The filter I use is license=cc0,pdm — nothing else. Even though CC0 technically does not require attribution, I still add a courtesy credit caption on every image slide:

cap = f"{custom} · {attribution}" if custom else attribution  # always keep credit

The attribution string is formatted like "Title" · Creator · CC0 · Openverse. It appears at the bottom of the slide in muted text. Not legally required for CC0; still correct practice, especially for Openverse's long-term funding (the catalog depends on content creators seeing attribution from reuse).

2. The 200px minimum filter matters

The Openverse API can return results that include small thumbnails, low-resolution copies, and occasionally images that fail to load entirely. Without filtering, you get unusable frames in your videos.

im = Image.open(io.BytesIO(raw)).convert("RGB")
if min(im.size) < 200:   # skip tiny/thumbnail junk
    continue

The check is against the smaller dimension. An image that is 1800x180 pixels would fail this check — it's too narrow to fill a 1920x1080 slide usefully. 200px is a loose floor; in practice most results that pass it are at least 400x400. If the query term is obscure (narrow technical topics often return few results), you may exhaust all 12 results in a page and get a RuntimeError. The fallback in _visual_slide catches this and renders a heading-only card — the build continues.

page_size=12 is set explicitly because the Openverse default varies and results 0-11 give you enough candidates to find at least one usable image for common topics.

3. SSL certificate errors in CI

On Ubuntu GitHub Actions runners, plain ssl.create_default_context() sometimes fails HTTPS requests to Openverse with certificate verification errors.
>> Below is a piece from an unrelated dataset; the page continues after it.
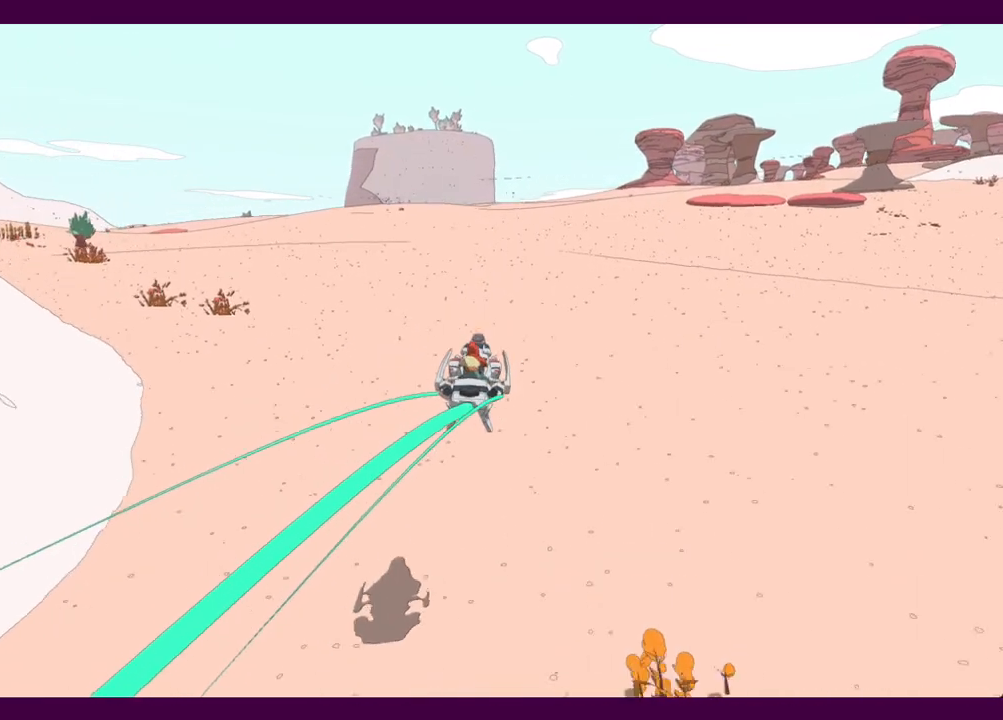
{"keys": ["w"], "mouse": [], "events": []}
The reliable fix is certifi:

try:
    import certifi
    ctx = ssl.create_default_context(cafile=certifi.where())
except Exception:
    ctx = ssl.create_default_context()

The except branch keeps the code working locally where certifi may not be installed. In CI, certifi is pinned in the workflow's pip install step (pip install certifi Pillow), so the primary branch runs.

The same pattern applies to the image download request — both the API call and the image fetch use the same ctx. Without this, roughly one in ten CI runs fails on SSL at the image download step even if the API call succeeds, because the two requests can hit different CDN nodes.

4. Retry with backoff is necessary

The Openverse API has rate limits and occasional transient 5xx responses. A single request without retry logic fails silently in CI in a way that is hard to debug after the fact:

for attempt in range(3):
    try:
        with urllib.request.urlopen(req, timeout=timeout, context=ctx) as r:
            data = json.load(r)
        break
    except Exception:
        if attempt == 2:
            raise
        time.sleep(1.5 * (attempt + 1))

Three attempts with 1.5s and 3.0s waits covers most transient failures. The timeout on urlopen is 15 seconds — enough for a slow CDN response, not so long that it blocks the entire video build if Openverse is down.

The image download loop (iterating through results) has no retry per-image, because if one image URL fails you just move to the next candidate. The retry logic sits at the API query level, where the cost of a transient failure is losing all candidates at once.

What the complete integration looks like

In the slide spec JSON, an image slide looks like:

{
  "kind": "image",
  "heading": "Self-hosted observability stack",
  "query": "server rack data center monitoring",
  "caption": "Grafana + Prometheus in production"
}

The query drives the Openverse search. The caption prefixes the attribution string. When the fetch succeeds, the slide shows the heading, the photo centered in the content area, and the attribution credit at the bottom. When it fails — query too specific, Openverse down, all results too small — the slide shows the heading alone. Either way the video builds.

The design principle is the same one behind the three-tier content quality ladder for the directory ETL: the build never blocks on an enrichment step. Degraded output is better than a failed pipeline.

Part of an ongoing 6-month experiment running three AI-curated directory sites. The technical claims here are real; this article was AI-assisted.